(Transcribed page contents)
--- START ---
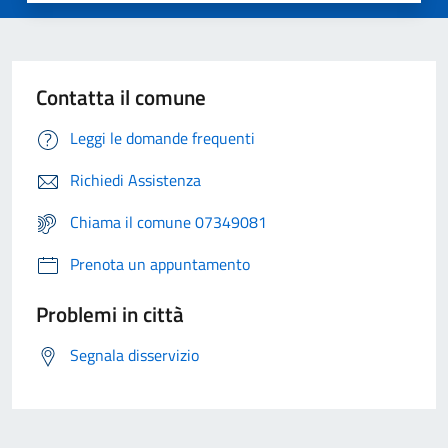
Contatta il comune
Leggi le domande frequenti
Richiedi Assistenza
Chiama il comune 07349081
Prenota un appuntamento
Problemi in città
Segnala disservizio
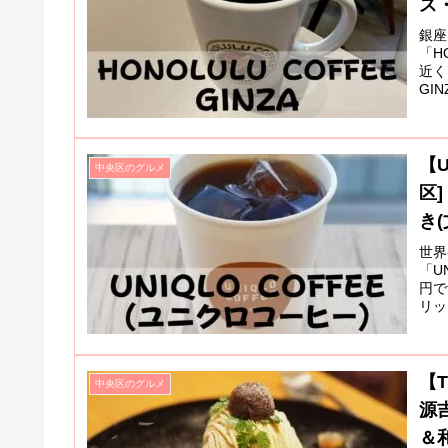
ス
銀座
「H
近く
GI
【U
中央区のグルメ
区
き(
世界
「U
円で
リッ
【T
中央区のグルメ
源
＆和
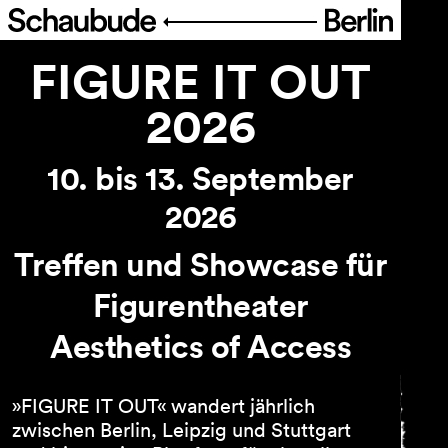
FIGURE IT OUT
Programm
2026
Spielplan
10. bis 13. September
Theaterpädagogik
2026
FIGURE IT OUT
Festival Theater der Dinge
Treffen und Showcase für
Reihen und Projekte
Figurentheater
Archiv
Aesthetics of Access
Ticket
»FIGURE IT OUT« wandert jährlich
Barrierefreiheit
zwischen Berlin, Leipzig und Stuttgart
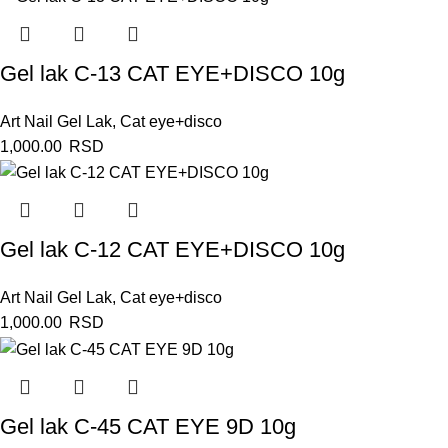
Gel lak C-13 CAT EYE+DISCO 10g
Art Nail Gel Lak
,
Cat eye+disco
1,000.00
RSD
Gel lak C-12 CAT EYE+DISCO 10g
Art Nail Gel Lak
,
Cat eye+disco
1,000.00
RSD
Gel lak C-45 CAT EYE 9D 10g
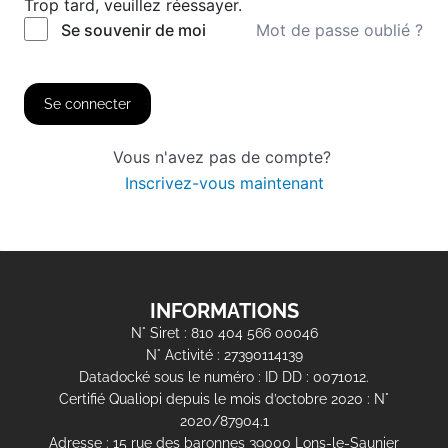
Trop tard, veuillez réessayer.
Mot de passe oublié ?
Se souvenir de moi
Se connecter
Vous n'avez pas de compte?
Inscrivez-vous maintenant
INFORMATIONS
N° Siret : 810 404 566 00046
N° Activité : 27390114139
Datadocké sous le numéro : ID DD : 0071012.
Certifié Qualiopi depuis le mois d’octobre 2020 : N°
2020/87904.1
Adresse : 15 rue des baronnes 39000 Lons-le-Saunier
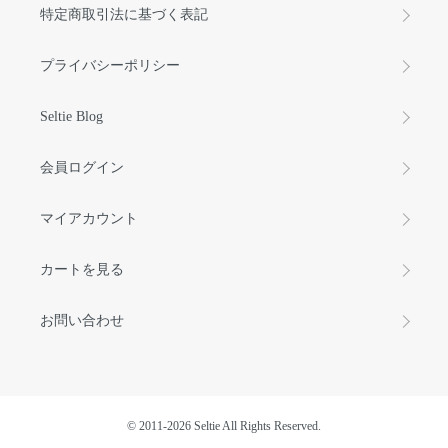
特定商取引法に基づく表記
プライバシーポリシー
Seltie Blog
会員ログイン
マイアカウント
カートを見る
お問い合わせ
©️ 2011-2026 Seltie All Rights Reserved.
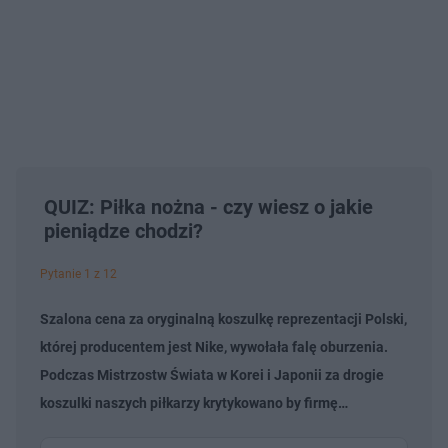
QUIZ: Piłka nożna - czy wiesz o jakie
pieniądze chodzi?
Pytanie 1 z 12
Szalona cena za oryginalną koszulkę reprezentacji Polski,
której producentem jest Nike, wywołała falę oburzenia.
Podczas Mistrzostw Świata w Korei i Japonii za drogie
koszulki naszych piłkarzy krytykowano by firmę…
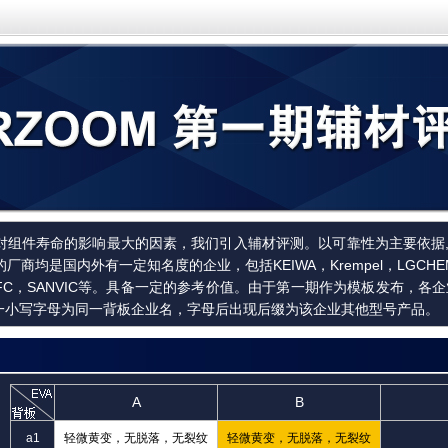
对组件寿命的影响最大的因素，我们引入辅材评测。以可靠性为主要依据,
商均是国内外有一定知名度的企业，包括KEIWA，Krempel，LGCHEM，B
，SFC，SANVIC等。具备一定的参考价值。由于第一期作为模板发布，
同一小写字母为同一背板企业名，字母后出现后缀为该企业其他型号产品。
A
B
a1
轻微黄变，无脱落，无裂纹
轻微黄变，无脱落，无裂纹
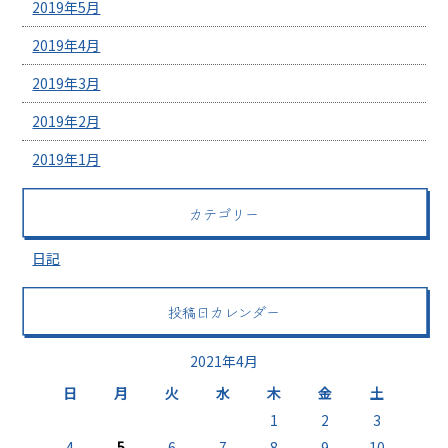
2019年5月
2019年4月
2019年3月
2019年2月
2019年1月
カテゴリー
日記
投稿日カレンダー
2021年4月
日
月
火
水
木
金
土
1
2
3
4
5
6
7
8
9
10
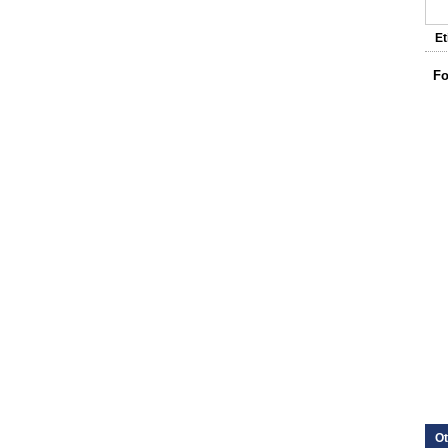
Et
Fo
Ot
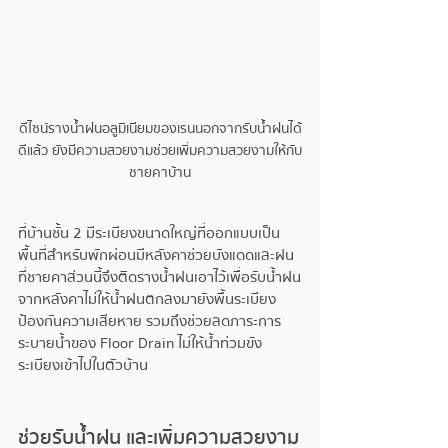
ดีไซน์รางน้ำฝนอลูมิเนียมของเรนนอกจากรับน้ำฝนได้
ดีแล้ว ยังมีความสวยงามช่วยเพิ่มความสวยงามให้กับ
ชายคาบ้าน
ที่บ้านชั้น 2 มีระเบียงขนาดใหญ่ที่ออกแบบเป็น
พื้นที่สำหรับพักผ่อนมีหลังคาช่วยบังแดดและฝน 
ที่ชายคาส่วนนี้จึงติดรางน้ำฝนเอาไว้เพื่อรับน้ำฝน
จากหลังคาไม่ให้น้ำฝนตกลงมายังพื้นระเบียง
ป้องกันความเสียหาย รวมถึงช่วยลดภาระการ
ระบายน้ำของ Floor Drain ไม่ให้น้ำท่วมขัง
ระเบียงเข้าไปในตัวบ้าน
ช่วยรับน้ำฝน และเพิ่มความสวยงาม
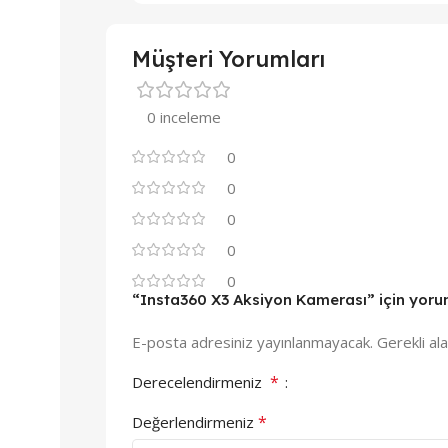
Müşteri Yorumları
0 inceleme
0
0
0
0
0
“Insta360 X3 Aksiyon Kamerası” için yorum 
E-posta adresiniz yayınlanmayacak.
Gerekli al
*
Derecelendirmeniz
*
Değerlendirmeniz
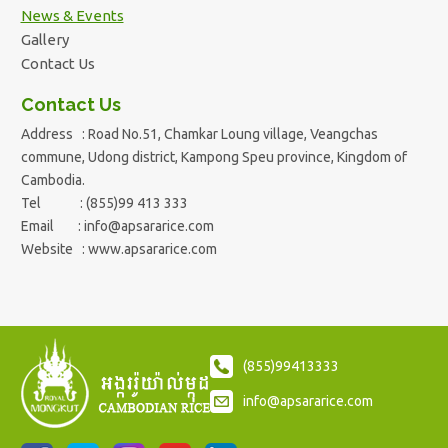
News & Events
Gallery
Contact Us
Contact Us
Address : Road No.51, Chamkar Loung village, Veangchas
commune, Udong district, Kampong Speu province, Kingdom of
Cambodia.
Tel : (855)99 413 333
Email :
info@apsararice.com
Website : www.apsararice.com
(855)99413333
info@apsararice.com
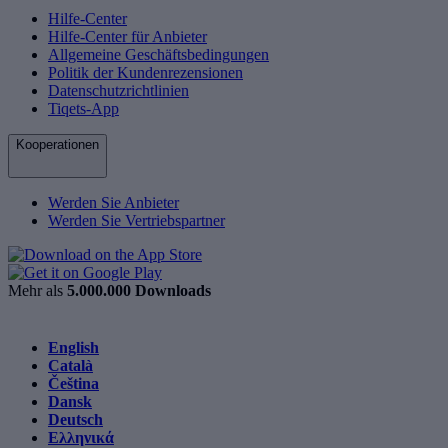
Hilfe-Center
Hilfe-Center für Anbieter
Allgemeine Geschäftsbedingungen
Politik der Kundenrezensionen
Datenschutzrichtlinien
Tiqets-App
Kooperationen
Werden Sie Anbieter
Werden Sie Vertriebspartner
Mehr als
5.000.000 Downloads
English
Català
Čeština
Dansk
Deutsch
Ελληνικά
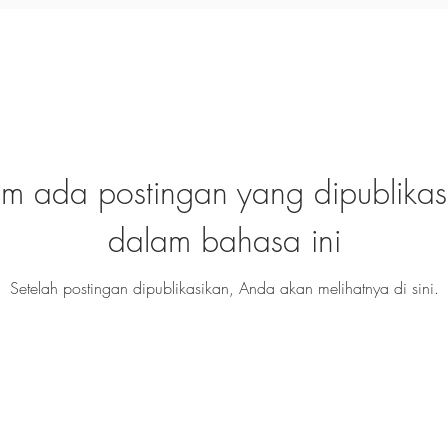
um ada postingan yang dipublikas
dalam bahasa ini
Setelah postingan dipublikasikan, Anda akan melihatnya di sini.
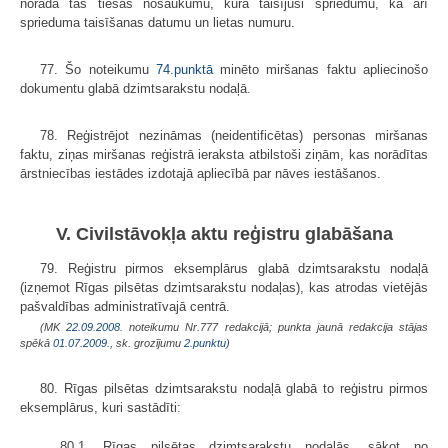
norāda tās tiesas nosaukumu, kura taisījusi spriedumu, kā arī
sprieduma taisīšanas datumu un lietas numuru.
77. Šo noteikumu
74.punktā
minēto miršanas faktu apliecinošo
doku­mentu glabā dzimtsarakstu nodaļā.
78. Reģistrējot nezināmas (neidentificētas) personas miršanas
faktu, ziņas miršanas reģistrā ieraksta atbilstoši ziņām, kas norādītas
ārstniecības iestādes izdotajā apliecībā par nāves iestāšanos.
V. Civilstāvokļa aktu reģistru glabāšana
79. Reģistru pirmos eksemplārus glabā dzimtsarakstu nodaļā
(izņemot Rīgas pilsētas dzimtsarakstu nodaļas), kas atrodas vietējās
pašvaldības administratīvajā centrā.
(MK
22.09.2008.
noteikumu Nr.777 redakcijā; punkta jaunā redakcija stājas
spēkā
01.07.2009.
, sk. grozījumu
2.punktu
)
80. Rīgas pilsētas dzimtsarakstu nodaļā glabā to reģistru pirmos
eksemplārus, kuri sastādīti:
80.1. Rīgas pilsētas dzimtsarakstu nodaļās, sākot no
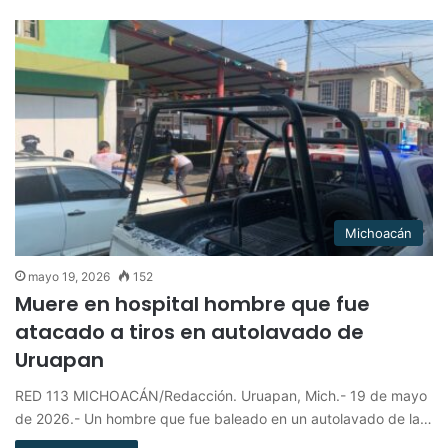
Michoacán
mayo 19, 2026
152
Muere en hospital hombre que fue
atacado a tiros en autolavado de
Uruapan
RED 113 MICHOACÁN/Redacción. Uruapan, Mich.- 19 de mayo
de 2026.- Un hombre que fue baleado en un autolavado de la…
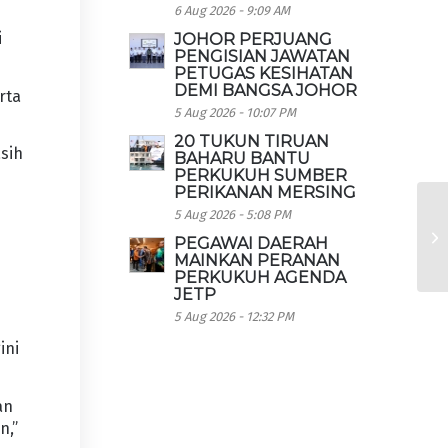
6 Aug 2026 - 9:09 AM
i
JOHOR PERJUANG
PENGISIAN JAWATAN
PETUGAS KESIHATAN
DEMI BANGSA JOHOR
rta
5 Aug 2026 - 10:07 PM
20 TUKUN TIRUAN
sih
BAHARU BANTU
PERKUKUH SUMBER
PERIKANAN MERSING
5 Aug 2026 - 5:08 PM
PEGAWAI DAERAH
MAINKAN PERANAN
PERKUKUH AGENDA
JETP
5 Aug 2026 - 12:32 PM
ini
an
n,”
--- END ---
▸ **Activity**: Without the pictures, print all of the records exactly.

▸ **Solution for this task**:
Contatta il comune
Leggi le domande frequenti
Richiedi Assistenza
Chiama il comune 07349081
Prenota un appuntamento
Problemi in città
Segnala disservizio
ス
銀座
「H
近く
GI
【U
中央区のグルメ
区
き(
世界
「U
円で
リッ
【T
中央区のグルメ
源
＆和
FIGURE IT OUT
Programm
2026
Spielplan
10. bis 13. September
Theaterpädagogik
2026
FIGURE IT OUT
Festival Theater der Dinge
Treffen und Showcase für
Reihen und Projekte
Figurentheater
Archiv
Aesthetics of Access
Ticket
»FIGURE IT OUT« wandert jährlich
Barrierefreiheit
zwischen Berlin, Leipzig und Stuttgart
Gel lak C-13 CAT EYE+DISCO 10g
Art Nail Gel Lak
,
Cat eye+disco
1,000.00
RSD
Gel lak C-12 CAT EYE+DISCO 10g
Art Nail Gel Lak
,
Cat eye+disco
1,000.00
RSD
Gel lak C-45 CAT EYE 9D 10g
Trop tard, veuillez réessayer.
Mot de passe oublié ?
Se souvenir de moi
Se connecter
Vous n'avez pas de compte?
Inscrivez-vous maintenant
INFORMATIONS
N° Siret : 810 404 566 00046
N° Activité : 27390114139
Datadocké sous le numéro : ID DD : 0071012.
Certifié Qualiopi depuis le mois d’octobre 2020 : N°
2020/87904.1
Adresse : 15 rue des baronnes 39000 Lons-le-Saunier
特定商取引法に基づく表記
プライバシーポリシー
Seltie Blog
会員ログイン
マイアカウント
カートを見る
お問い合わせ
©️ 2011-2026 Seltie All Rights Reserved.
QUIZ: Piłka nożna - czy wiesz o jakie
pieniądze chodzi?
Pytanie 1 z 12
Szalona cena za oryginalną koszulkę reprezentacji Polski,
której producentem jest Nike, wywołała falę oburzenia.
Podczas Mistrzostw Świata w Korei i Japonii za drogie
koszulki naszych piłkarzy krytykowano by firmę…
对组件寿命的影响最大的因素，我们引入辅材评测。以可靠性为主要依据,
商均是国内外有一定知名度的企业，包括KEIWA，Krempel，LGCHEM，B
，SFC，SANVIC等。具备一定的参考价值。由于第一期作为模板发布，
同一小写字母为同一背板企业名，字母后出现后缀为该企业其他型号产品。
A
B
a1
轻微黄变，无脱落，无裂纹
轻微黄变，无脱落，无裂纹
2019年5月
2019年4月
2019年3月
2019年2月
2019年1月
カテゴリー
日記
投稿日カレンダー
2021年4月
日
月
火
水
木
金
土
1
2
3
4
5
6
7
8
9
10
Et
Fo
Ot
ดีไซน์รางน้ำฝนอลูมิเนียมของเรนนอกจากรับน้ำฝนได้
ดีแล้ว ยังมีความสวยงามช่วยเพิ่มความสวยงามให้กับ
ชายคาบ้าน
ที่บ้านชั้น 2 มีระเบียงขนาดใหญ่ที่ออกแบบเป็น
พื้นที่สำหรับพักผ่อนมีหลังคาช่วยบังแดดและฝน 
ที่ชายคาส่วนนี้จึงติดรางน้ำฝนเอาไว้เพื่อรับน้ำฝน
จากหลังคาไม่ให้น้ำฝนตกลงมายังพื้นระเบียง
ป้องกันความเสียหาย รวมถึงช่วยลดภาระการ
ระบายน้ำของ Floor Drain ไม่ให้น้ำท่วมขัง
ระเบียงเข้าไปในตัวบ้าน
ช่วยรับน้ำฝน และเพิ่มความสวยงาม
Müşteri Yorumları
0 inceleme
0
0
0
0
0
“Insta360 X3 Aksiyon Kamerası” için yorum 
E-posta adresiniz yayınlanmayacak.
Gerekli al
*
Derecelendirmeniz
*
Değerlendirmeniz
News & Events
Gallery
Contact Us
Contact Us
Address : Road No.51, Chamkar Loung village, Veangchas
commune, Udong district, Kampong Speu province, Kingdom of
Cambodia.
Tel : (855)99 413 333
Email :
info@apsararice.com
Website : www.apsararice.com
(855)99413333
info@apsararice.com
Hilfe-Center
Hilfe-Center für Anbieter
Allgemeine Geschäftsbedingungen
Politik der Kundenrezensionen
Datenschutzrichtlinien
Tiqets-App
Kooperationen
Werden Sie Anbieter
Werden Sie Vertriebspartner
Mehr als
5.000.000 Downloads
English
Català
Čeština
Dansk
Deutsch
Ελληνικά
um ada postingan yang dipublikas
dalam bahasa ini
Setelah postingan dipublikasikan, Anda akan melihatnya di sini.
norāda tās tiesas nosaukumu, kura taisījusi spriedumu, kā arī
sprieduma taisīšanas datumu un lietas numuru.
77. Šo noteikumu
74.punktā
minēto miršanas faktu apliecinošo
doku­mentu glabā dzimtsarakstu nodaļā.
78. Reģistrējot nezināmas (neidentificētas) personas miršanas
faktu, ziņas miršanas reģistrā ieraksta atbilstoši ziņām, kas norādītas
ārstniecības iestādes izdotajā apliecībā par nāves iestāšanos.
V. Civilstāvokļa aktu reģistru glabāšana
79. Reģistru pirmos eksemplārus glabā dzimtsarakstu nodaļā
(izņemot Rīgas pilsētas dzimtsarakstu nodaļas), kas atrodas vietējās
pašvaldības administratīvajā centrā.
(MK
22.09.2008.
noteikumu Nr.777 redakcijā; punkta jaunā redakcija stājas
spēkā
01.07.2009.
, sk. grozījumu
2.punktu
)
80. Rīgas pilsētas dzimtsarakstu nodaļā glabā to reģistru pirmos
eksemplārus, kuri sastādīti:
80.1. Rīgas pilsētas dzimtsarakstu nodaļās, sākot no
Michoacán
mayo 19, 2026
152
Muere en hospital hombre que fue
atacado a tiros en autolavado de
Uruapan
RED 113 MICHOACÁN/Redacción. Uruapan, Mich.- 19 de mayo
de 2026.- Un hombre que fue baleado en un autolavado de la…
6 Aug 2026 - 9:09 AM
i
JOHOR PERJUANG
PENGISIAN JAWATAN
PETUGAS KESIHATAN
DEMI BANGSA JOHOR
rta
5 Aug 2026 - 10:07 PM
20 TUKUN TIRUAN
sih
BAHARU BANTU
PERKUKUH SUMBER
PERIKANAN MERSING
5 Aug 2026 - 5:08 PM
PEGAWAI DAERAH
MAINKAN PERANAN
PERKUKUH AGENDA
JETP
5 Aug 2026 - 12:32 PM
ini
an
n,”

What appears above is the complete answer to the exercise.